- **TEXT UNDER STUDY**
════════

Ok, back on track. The first brief on how the Medicaid mandate is unconstitutional was filed earlier this week (PDF here). I won’t get into the details because, well, I’m not what you call a “reader,” but I was able to get through Rob Natelson’s summary on his blog. The gist of the argument is quite simple: the Feds are big bullies. If the country were a playground, they’d be going around giving all the state’s wedgies and stealing their milk money. But it’s actually worse than that. Rob makes the case that it’s not only bullying, but also hostage taking. In other words, a bully with a taste for kidnapping. Double bad. Built into the Medicaid mandate in Obamacare are requirements that the states expand their Medicaid programs… OR ELSE. The “or else” part is the threat of withholding federal Medicaid funding. Hence, a large sliver of each state’s budget held hostage. As Rob puts it,

Since federal Medicaid funds are a huge portion of all states’ budgets, the effect is to subordinate state fiscal policy to the whim of federal officials. This is clearly unconstitutional.

════════

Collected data
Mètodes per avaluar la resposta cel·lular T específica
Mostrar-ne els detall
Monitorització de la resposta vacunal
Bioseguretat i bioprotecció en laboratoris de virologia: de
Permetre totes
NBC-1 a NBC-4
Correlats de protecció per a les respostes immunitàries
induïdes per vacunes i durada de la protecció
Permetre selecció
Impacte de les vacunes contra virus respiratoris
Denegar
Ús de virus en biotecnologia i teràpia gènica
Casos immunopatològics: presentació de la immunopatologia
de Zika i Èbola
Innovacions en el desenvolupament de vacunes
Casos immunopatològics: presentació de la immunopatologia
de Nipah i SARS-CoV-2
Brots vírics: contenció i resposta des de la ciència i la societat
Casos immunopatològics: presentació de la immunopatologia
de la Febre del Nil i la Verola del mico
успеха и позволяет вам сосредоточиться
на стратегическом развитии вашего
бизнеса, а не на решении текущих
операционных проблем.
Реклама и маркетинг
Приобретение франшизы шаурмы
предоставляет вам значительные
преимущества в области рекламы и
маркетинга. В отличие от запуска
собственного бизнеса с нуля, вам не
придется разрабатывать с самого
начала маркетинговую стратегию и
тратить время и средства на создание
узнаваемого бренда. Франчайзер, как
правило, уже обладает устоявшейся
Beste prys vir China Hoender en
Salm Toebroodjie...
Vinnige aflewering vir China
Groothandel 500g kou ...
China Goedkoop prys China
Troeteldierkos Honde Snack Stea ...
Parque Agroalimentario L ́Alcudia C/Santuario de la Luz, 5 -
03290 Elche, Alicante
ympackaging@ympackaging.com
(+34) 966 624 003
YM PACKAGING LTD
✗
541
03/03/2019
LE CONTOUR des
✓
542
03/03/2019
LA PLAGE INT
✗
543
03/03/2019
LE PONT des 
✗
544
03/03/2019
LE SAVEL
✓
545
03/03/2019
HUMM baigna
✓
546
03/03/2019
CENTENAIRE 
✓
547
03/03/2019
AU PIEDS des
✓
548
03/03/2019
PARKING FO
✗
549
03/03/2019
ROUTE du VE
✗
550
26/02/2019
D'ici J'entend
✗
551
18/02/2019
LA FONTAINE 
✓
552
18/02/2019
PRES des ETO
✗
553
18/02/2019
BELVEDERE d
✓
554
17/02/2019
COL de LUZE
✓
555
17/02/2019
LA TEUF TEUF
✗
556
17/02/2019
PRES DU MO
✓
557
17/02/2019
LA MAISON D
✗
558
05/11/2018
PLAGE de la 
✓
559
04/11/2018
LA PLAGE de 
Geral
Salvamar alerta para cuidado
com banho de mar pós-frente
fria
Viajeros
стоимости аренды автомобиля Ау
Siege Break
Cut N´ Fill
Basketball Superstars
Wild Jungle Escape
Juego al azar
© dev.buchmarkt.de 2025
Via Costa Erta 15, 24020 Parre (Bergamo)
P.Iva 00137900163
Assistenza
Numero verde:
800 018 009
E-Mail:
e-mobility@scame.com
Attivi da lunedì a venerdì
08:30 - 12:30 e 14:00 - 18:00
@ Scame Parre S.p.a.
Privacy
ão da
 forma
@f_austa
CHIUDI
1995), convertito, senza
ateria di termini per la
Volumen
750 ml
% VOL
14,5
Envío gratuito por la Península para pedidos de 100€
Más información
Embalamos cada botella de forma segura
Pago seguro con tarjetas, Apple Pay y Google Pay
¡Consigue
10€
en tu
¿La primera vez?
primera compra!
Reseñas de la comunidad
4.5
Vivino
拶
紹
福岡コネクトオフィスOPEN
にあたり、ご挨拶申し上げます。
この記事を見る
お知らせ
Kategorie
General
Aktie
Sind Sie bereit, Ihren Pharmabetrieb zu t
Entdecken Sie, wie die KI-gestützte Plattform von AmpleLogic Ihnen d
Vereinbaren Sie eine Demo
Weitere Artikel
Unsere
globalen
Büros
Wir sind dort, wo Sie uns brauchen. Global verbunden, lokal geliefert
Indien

════════

- **ABOUT THIS TASK**
Rewrite the stretch from "Since federal Medicaid" through "is clearly unconstitutional." in the text on the Medicaid mandate, swapping "federal officials" for "national officials".

- **TASK OUTPUT**
Since federal Medicaid funds are a huge portion of all states’ budgets, the effect is to subordinate state fiscal policy to the whim of national officials. This is clearly unconstitutional.